* **To-do item**: Put every non-blank line of the items below into a Markdown table with the columns Row and Text. Leave out the pictures.

────────────────────────────────────────

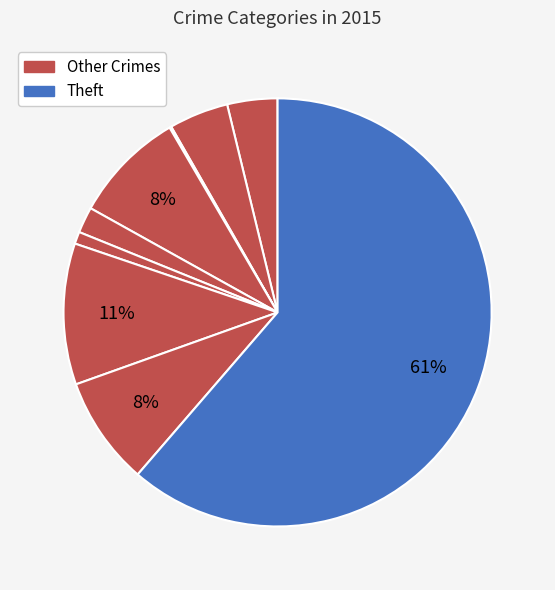

Rank the categories by value from highest to lowest.

Theft, Motor Vehicle Theft, Burglary, Robbery, Aggravated Battery, Aggravated Assault, Criminal Sexual Assault, Homicide, Arson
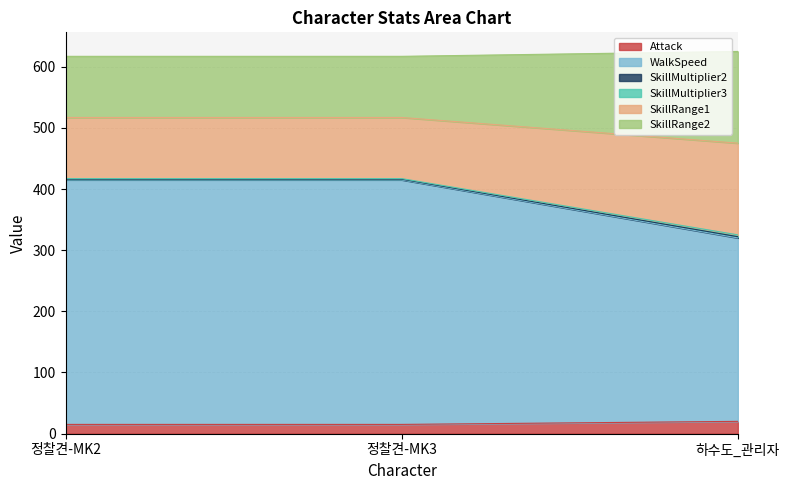

The value of WalkSpeed at 하수도_관리자 is 550. True or false?

False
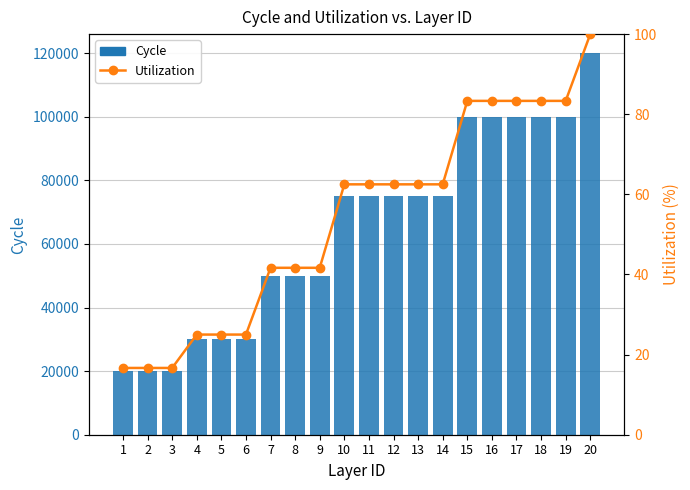

The Cycle series shows 50195.6 at 11. True or false?

False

────────────────────────────────────────

* **Reply to the exercise**:
| Row | Text |
|---|---|
| 1 | Rank the categories by value from highest to lowest. |
| 2 | Theft, Motor Vehicle Theft, Burglary, Robbery, Aggravated Battery, Aggravated Assault, Criminal Sexual Assault, Homicide, Arson |
| 3 | The value of WalkSpeed at 하수도_관리자 is 550. True or false? |
| 4 | False |
| 5 | The Cycle series shows 50195.6 at 11. True or false? |
| 6 | False |